I’ve just discovered this and am loving it. Great resource . Thank you.

Jonmossy ,

Great

I have just started listening and I can say that these lectures are brilliant. Just what I’ve been looking for. Thank you.

Timy2470 ,

Excellent lectures I can't recommend enough!

I absolutely loved this series of lectures and have listened to the whole series 2-3 times.
Prof. Pogge is a fantastic speaker who also really knows his stuff. He explains all the concepts in a clear manner so that I now have the feeling that I have a good grounding in a lot of the aspects of astronomy.
I never knew we understood so much of the solar system such as resonances of the moons of Jupiter, the asteroids, and how Saturn's rings stay in place with shepherd moons!

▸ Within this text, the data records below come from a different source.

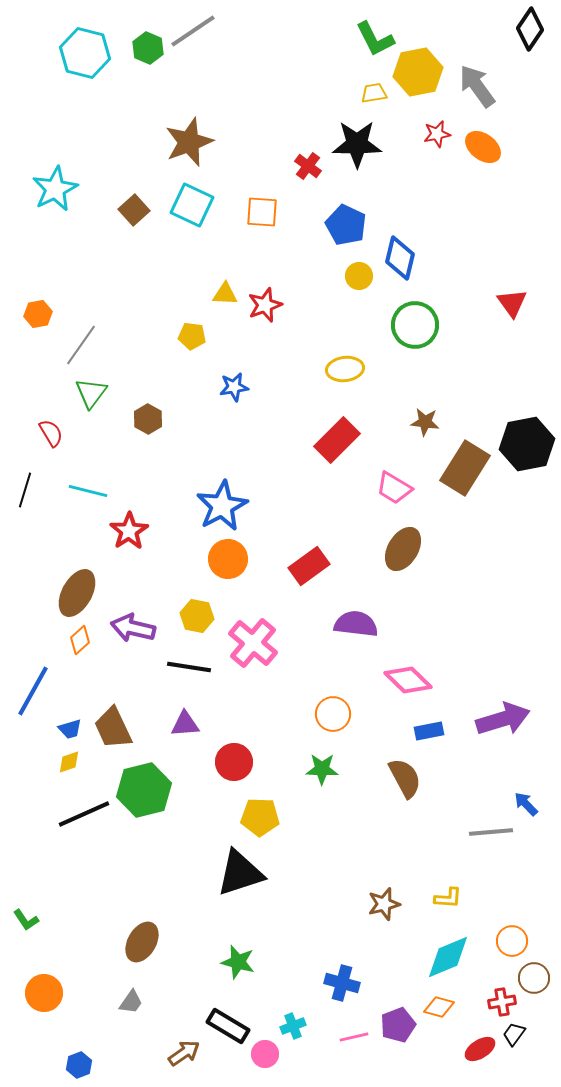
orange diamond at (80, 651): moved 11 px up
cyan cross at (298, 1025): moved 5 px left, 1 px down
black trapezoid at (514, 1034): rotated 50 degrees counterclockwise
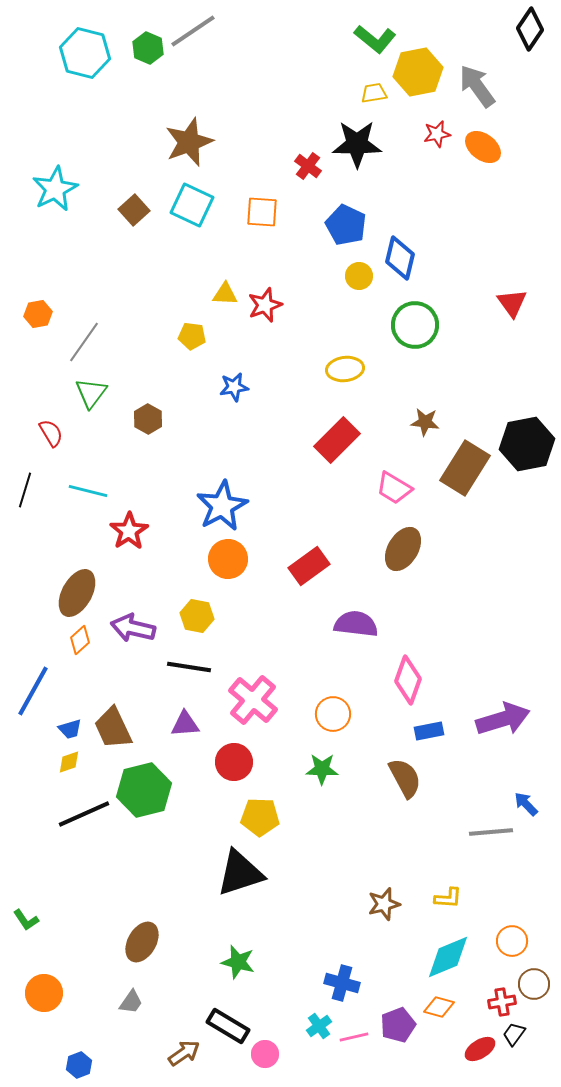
green L-shape at (375, 39): rotated 24 degrees counterclockwise
gray line at (81, 345): moved 3 px right, 3 px up
pink cross at (253, 643): moved 57 px down
pink diamond at (408, 680): rotated 66 degrees clockwise
brown circle at (534, 978): moved 6 px down
cyan cross at (293, 1026): moved 26 px right; rotated 15 degrees counterclockwise
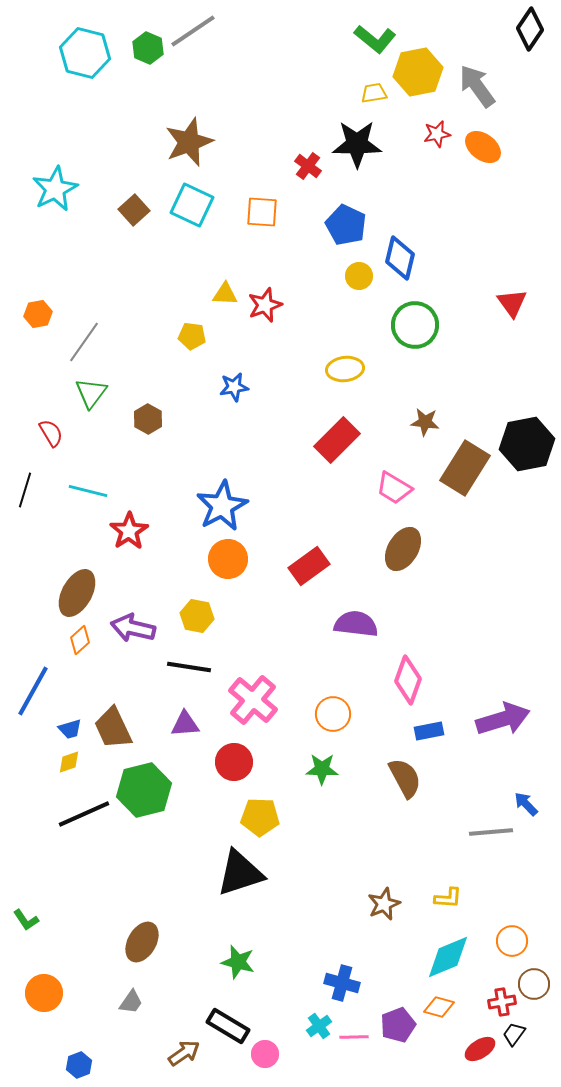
brown star at (384, 904): rotated 8 degrees counterclockwise
pink line at (354, 1037): rotated 12 degrees clockwise
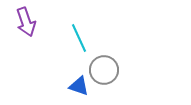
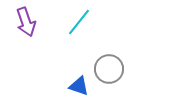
cyan line: moved 16 px up; rotated 64 degrees clockwise
gray circle: moved 5 px right, 1 px up
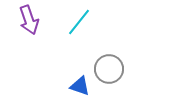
purple arrow: moved 3 px right, 2 px up
blue triangle: moved 1 px right
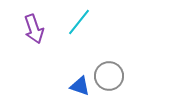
purple arrow: moved 5 px right, 9 px down
gray circle: moved 7 px down
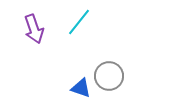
blue triangle: moved 1 px right, 2 px down
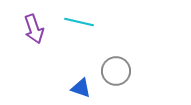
cyan line: rotated 64 degrees clockwise
gray circle: moved 7 px right, 5 px up
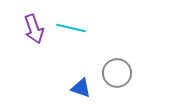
cyan line: moved 8 px left, 6 px down
gray circle: moved 1 px right, 2 px down
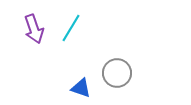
cyan line: rotated 72 degrees counterclockwise
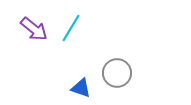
purple arrow: rotated 32 degrees counterclockwise
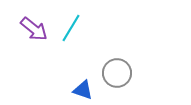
blue triangle: moved 2 px right, 2 px down
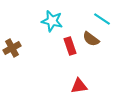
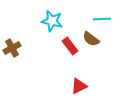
cyan line: rotated 36 degrees counterclockwise
red rectangle: rotated 18 degrees counterclockwise
red triangle: rotated 18 degrees counterclockwise
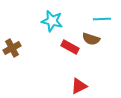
brown semicircle: rotated 18 degrees counterclockwise
red rectangle: moved 1 px down; rotated 24 degrees counterclockwise
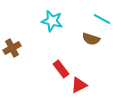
cyan line: rotated 30 degrees clockwise
red rectangle: moved 9 px left, 22 px down; rotated 24 degrees clockwise
red triangle: moved 1 px up
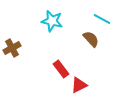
brown semicircle: rotated 150 degrees counterclockwise
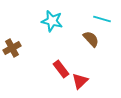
cyan line: rotated 12 degrees counterclockwise
red triangle: moved 1 px right, 4 px up; rotated 18 degrees counterclockwise
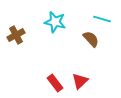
cyan star: moved 3 px right, 1 px down
brown cross: moved 4 px right, 13 px up
red rectangle: moved 6 px left, 14 px down
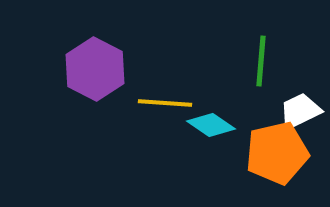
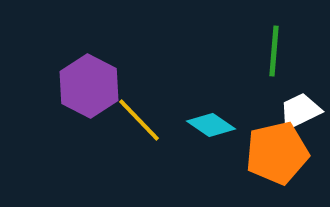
green line: moved 13 px right, 10 px up
purple hexagon: moved 6 px left, 17 px down
yellow line: moved 26 px left, 17 px down; rotated 42 degrees clockwise
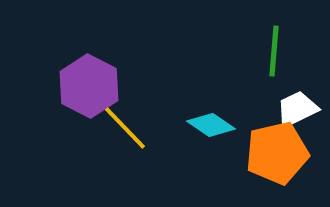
white trapezoid: moved 3 px left, 2 px up
yellow line: moved 14 px left, 8 px down
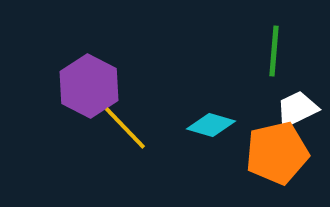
cyan diamond: rotated 18 degrees counterclockwise
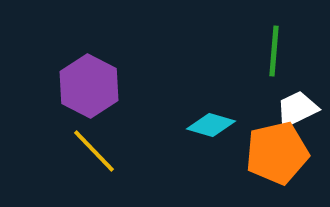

It's amazing what applying simply Newtonian gravity can explain!

I also recommend astronomy 162 just as highly. Who would have thought, we understand the inner workings of stars so well! Or that we can measure the distance from Earth to sun within centimetres!

Astronomy 141 is also good but given we haven't found extra-terrestrial life yet, it is a lecture series more based on what might be in the future.

Thank you for enriching my knowledge Prof Pogge!
If only more people would invest a little effort to go through your lectures, they would understand the world around them much better!